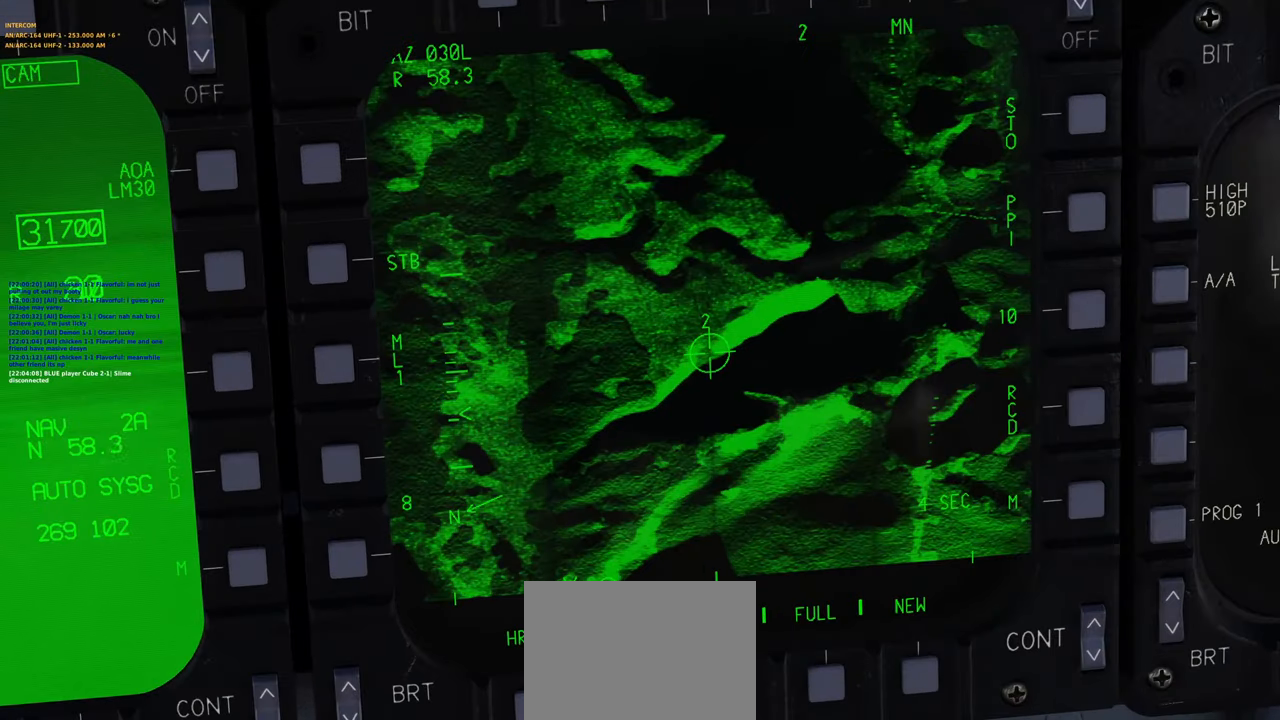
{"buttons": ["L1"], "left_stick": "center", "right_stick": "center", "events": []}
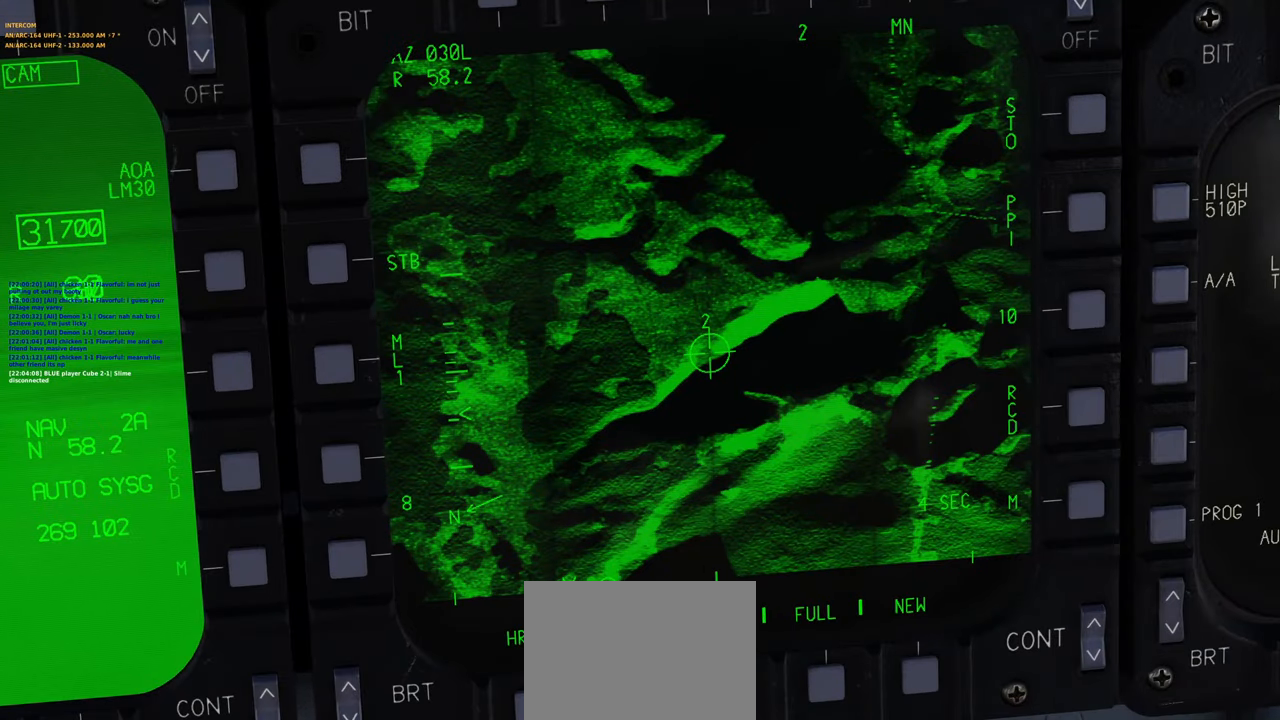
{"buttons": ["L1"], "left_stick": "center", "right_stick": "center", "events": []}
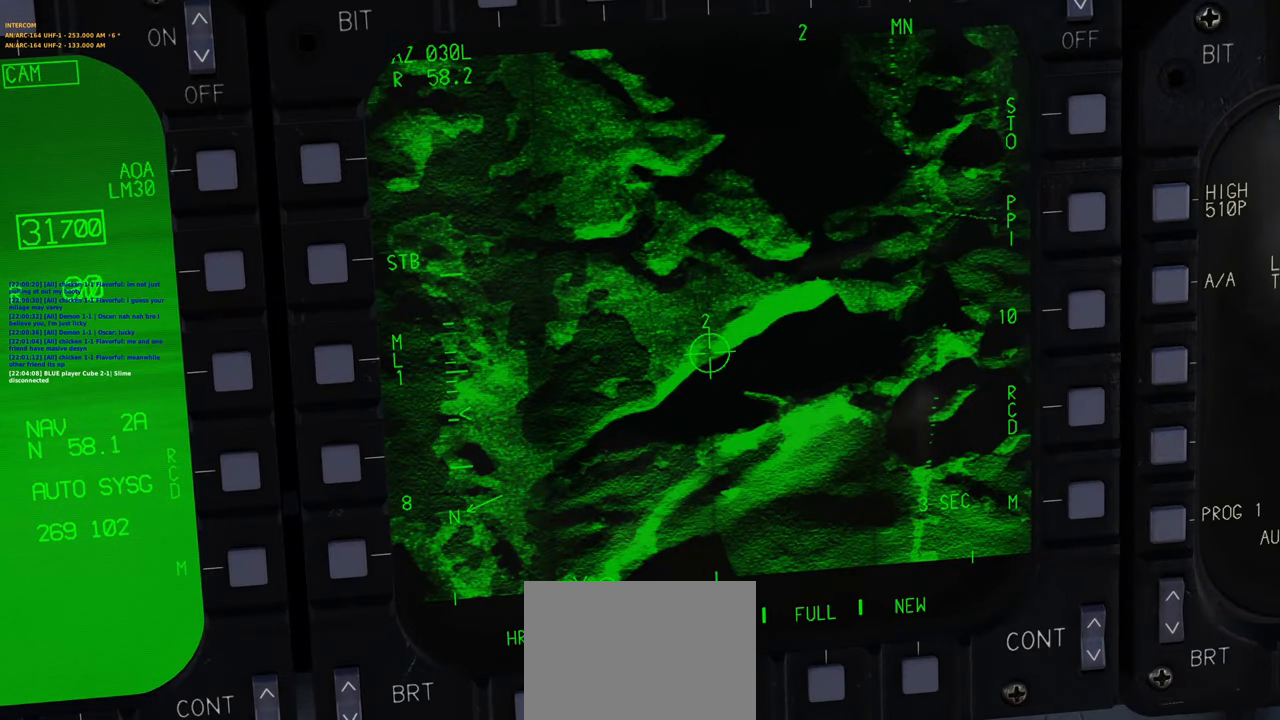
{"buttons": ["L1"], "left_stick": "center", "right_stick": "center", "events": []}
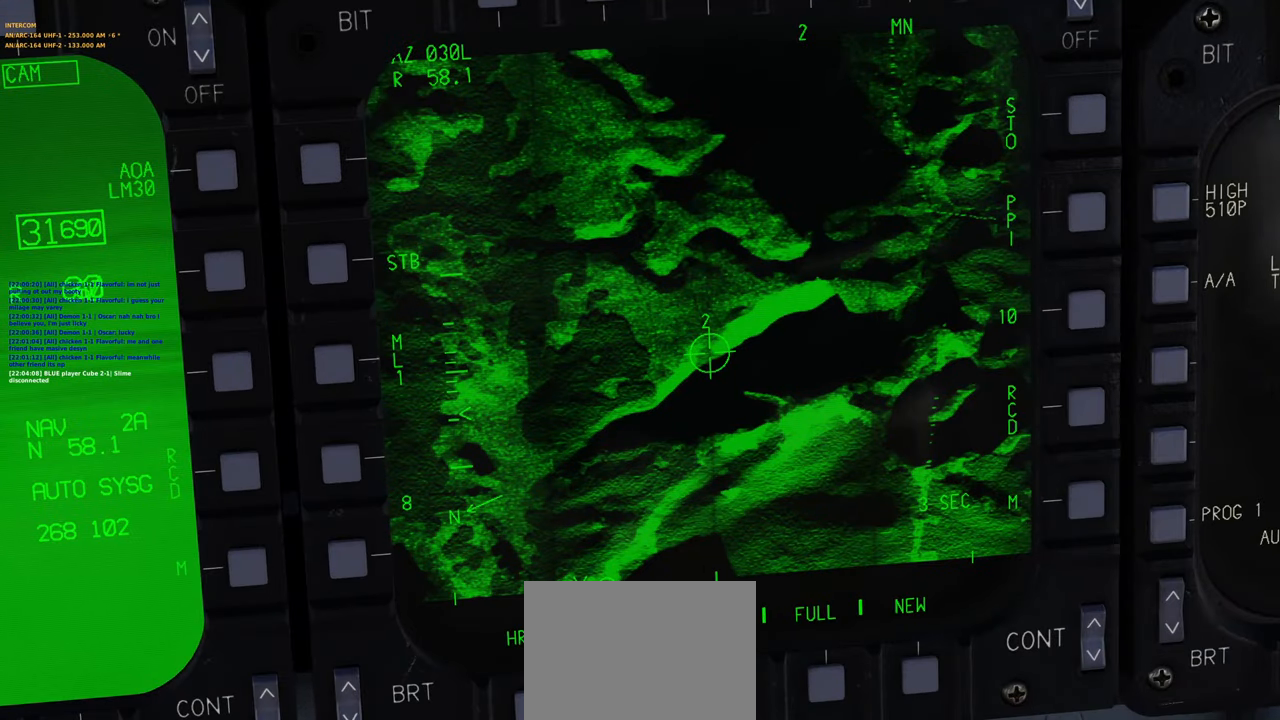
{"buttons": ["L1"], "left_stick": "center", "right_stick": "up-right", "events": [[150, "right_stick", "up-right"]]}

§ **Task details**:
Omit the pictures, then print the rest of the listing above exactly.

§ **Exercise answer**:
{"buttons": ["L1"], "left_stick": "center", "right_stick": "center", "events": []}
{"buttons": ["L1"], "left_stick": "center", "right_stick": "center", "events": []}
{"buttons": ["L1"], "left_stick": "center", "right_stick": "center", "events": []}
{"buttons": ["L1"], "left_stick": "center", "right_stick": "up-right", "events": [[150, "right_stick", "up-right"]]}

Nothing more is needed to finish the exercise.